## [TASK DIRECTIONS]
Write out the listing from the line with "- gross tumour volume (mass): (x=70, y=64)–(x=83, y=74)" to the line with "Outlined on this", both lines included, exactly and nothing beyond. Leave pictures out.

## [DATA SHOWN]
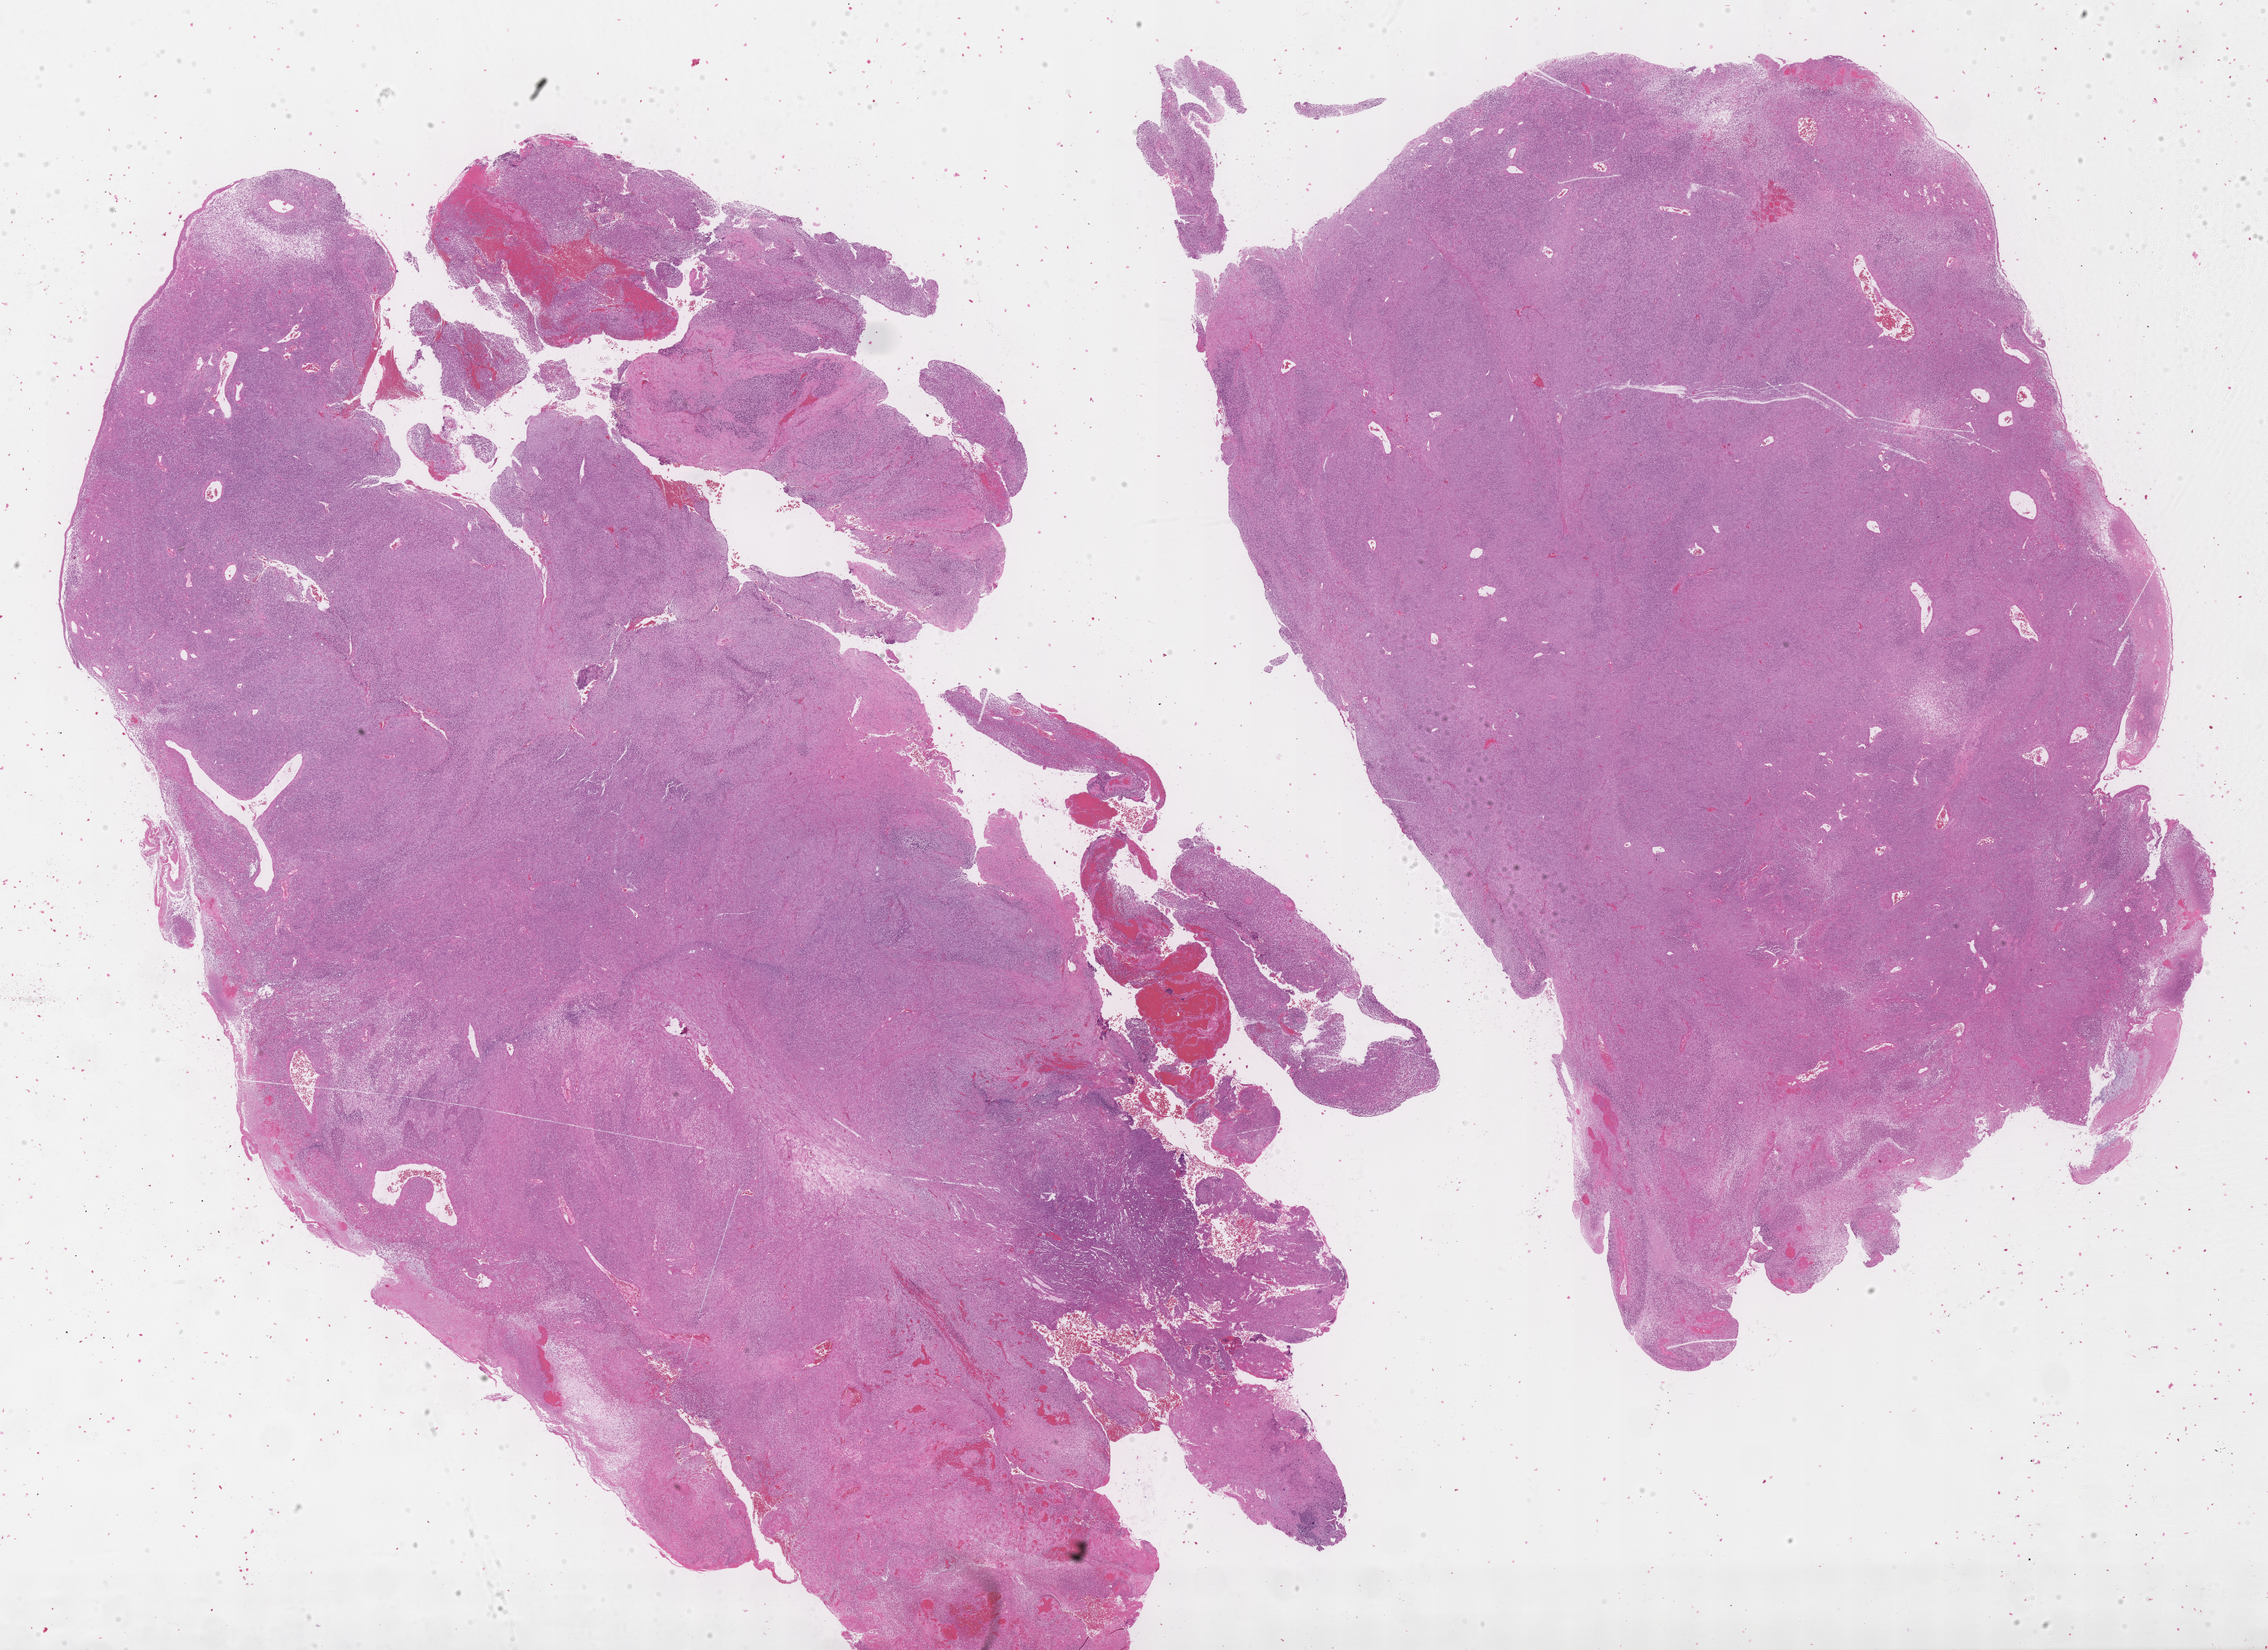
Whole-slide image, haematoxylin and eosin stain of tumor tissue, a low-resolution overview of the entire scanned area, about 24.7 x 17.9 mm. Formalin-fixed, paraffin-embedded (FFPE) tissue. Site: nasopharynx. Patient: male, age 7.5 years at diagnosis.
Diagnosis: rhabdomyosarcoma; histological classification: embryonal rhabdomyosarcoma.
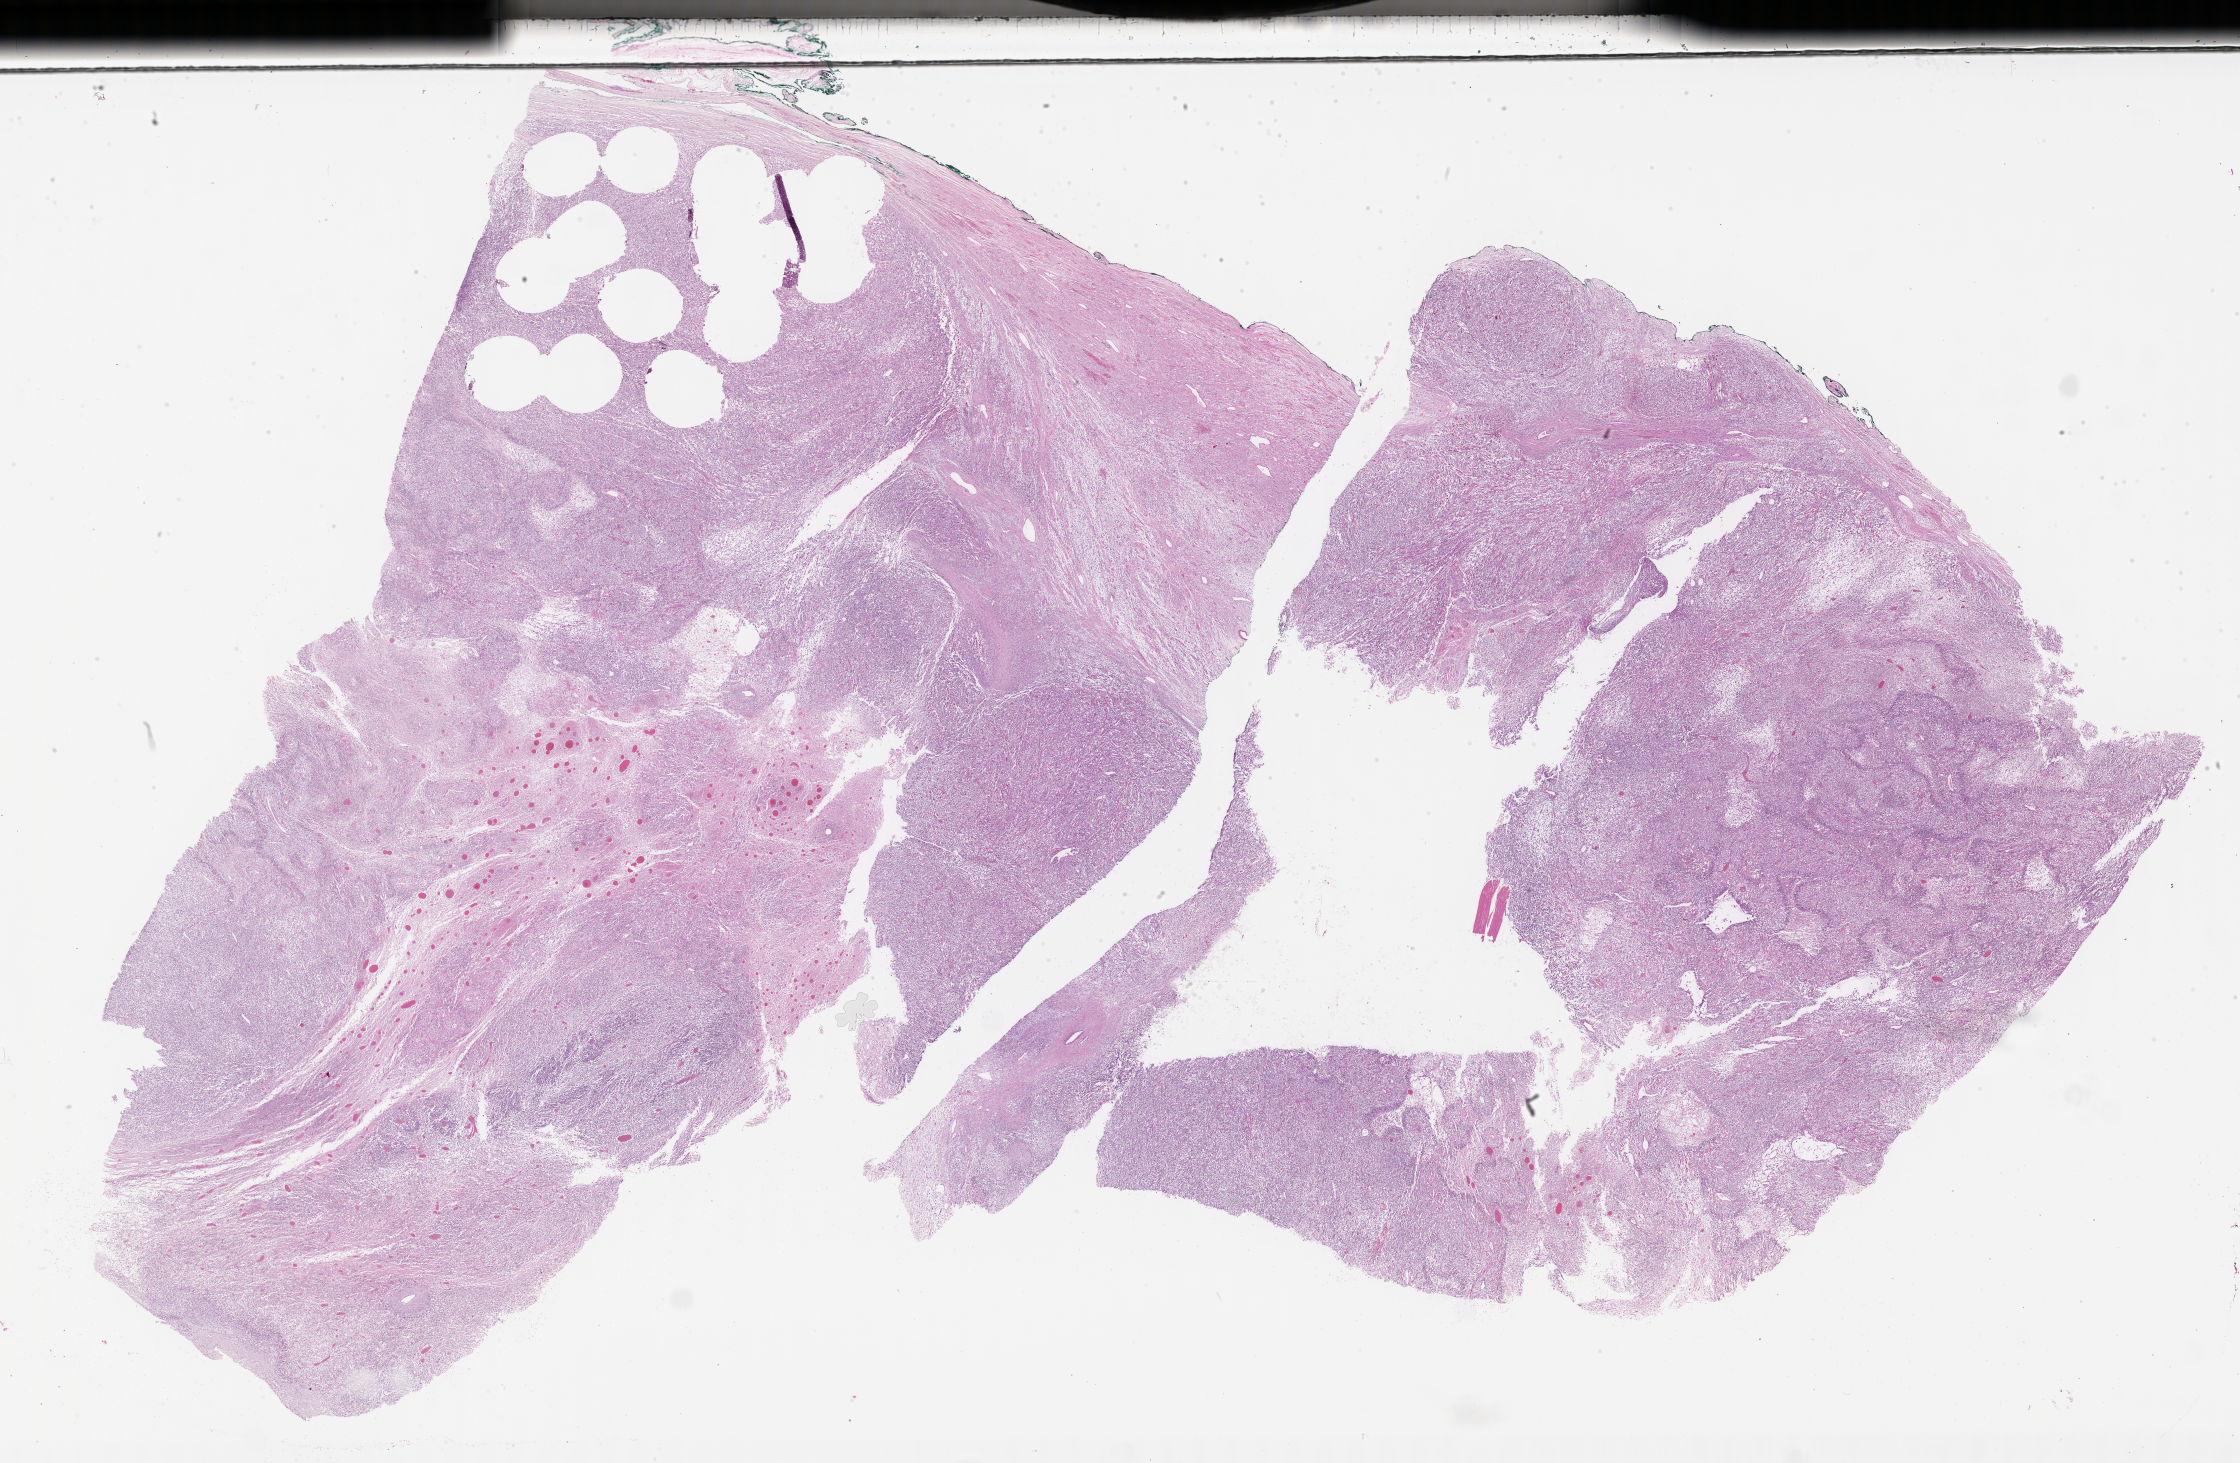
Whole-slide image, haematoxylin and eosin stain of tumor tissue, shown as a low-resolution overview of the whole scanned area (about 36.2 x 23.7 mm); formalin-fixed, paraffin-embedded (FFPE) tissue; site: scrotum, right. Patient: male, age 1.9 years at diagnosis.
• metastatic status at presentation (as recorded): non-metastatic
• stage (as recorded): 1
• diagnosis: rhabdomyosarcoma; histological classification: embryonal rhabdomyosarcoma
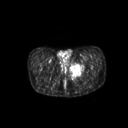
FDG PET of an extremity soft-tissue mass (from a PET/CT study), one axial slice; slice 41 of 267 in the series (ordered by position); 3.27 mm slice thickness; 128 × 128 image matrix. Male patient, age 59 years. From the clinical record (not read from this slice): histological type: pleiomorphic liposarcoma; grade: high; site of the primary tumour: left thigh.
Structures marked on this image (expert contour drawn on MRI and transferred to this co-registered scan by the dataset authors):
- gross tumour volume including surrounding oedema: box from (x=70, y=63) to (x=84, y=78) px
- gross tumour volume (mass): (x=70, y=64)–(x=83, y=74)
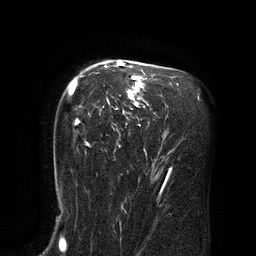
Breast MRI (dynamic contrast-enhanced), one axial slice. Slice 55 of 80 in the series (ordered by position). Cropped to one breast. Dynamic contrast-enhanced series, time point 2 of 8 at this slice position (early post-contrast). 3 T. TE 2.1 ms, TR 4.4 ms. 2 mm slice thickness. 256 × 256 image matrix, field of view 180 × 180 mm. Female patient.
Outlined on this slice (semi-automatic segmentation, software-assisted and operator-edited):
- enhancing-tissue mask used for the functional tumour volume (all voxels passing the contrast-enhancement thresholds inside the analysis volume; usually the tumour): bounding box (x1, y1, x2, y2) in pixels: (70, 61, 167, 179)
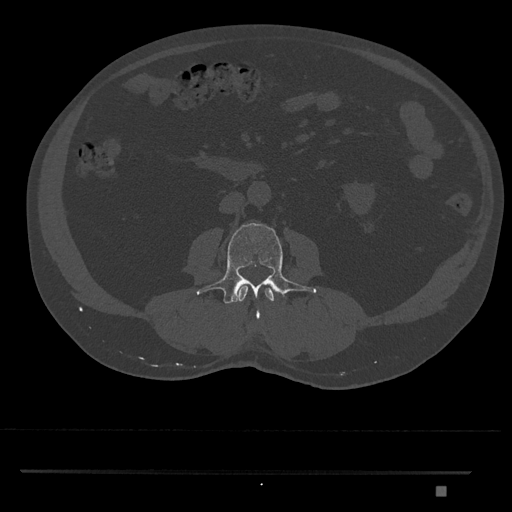
CT including the spine, one axial slice. Position 694 of 1134 along the scan axis. Reconstruction kernel Br40s/3. Bone window (W 1800 / L 400 HU). 0.5 mm slice thickness. 512 × 512 image matrix. Patient: male, 65 years. From the clinical record (not read from this slice): primary cancer: prostate.
Structures marked on this image (semi-automatically segmented with operator editing):
- L2 vertebra: box from (x=237, y=286) to (x=275, y=302) px
- L3 vertebra: (x=197, y=223)–(x=316, y=319)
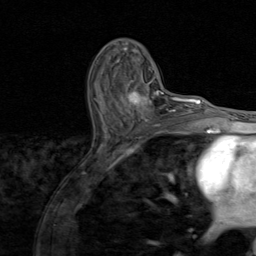
Breast MRI (dynamic contrast-enhanced), one axial slice; cropped to one breast; dynamic contrast-enhanced series, time point 2 of 8 at this slice position (early post-contrast); 1.5 T; TE 1.7 ms, TR 4.5 ms; 2 mm slice thickness; 256 × 256 image matrix, field of view 180 × 180 mm. Female patient.
Annotated regions visible in this slice (semi-automatically segmented with operator editing):
- enhancing-tissue mask used for the functional tumour volume (all voxels passing the contrast-enhancement thresholds inside the analysis volume; usually the tumour): bounding box (x1, y1, x2, y2) in pixels: (96, 81, 174, 126)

## [COMPLETED TASK]
- gross tumour volume (mass): (x=70, y=64)–(x=83, y=74)
Breast MRI (dynamic contrast-enhanced), one axial slice. Slice 55 of 80 in the series (ordered by position). Cropped to one breast. Dynamic contrast-enhanced series, time point 2 of 8 at this slice position (early post-contrast). 3 T. TE 2.1 ms, TR 4.4 ms. 2 mm slice thickness. 256 × 256 image matrix, field of view 180 × 180 mm. Female patient.
Outlined on this slice (semi-automatic segmentation, software-assisted and operator-edited):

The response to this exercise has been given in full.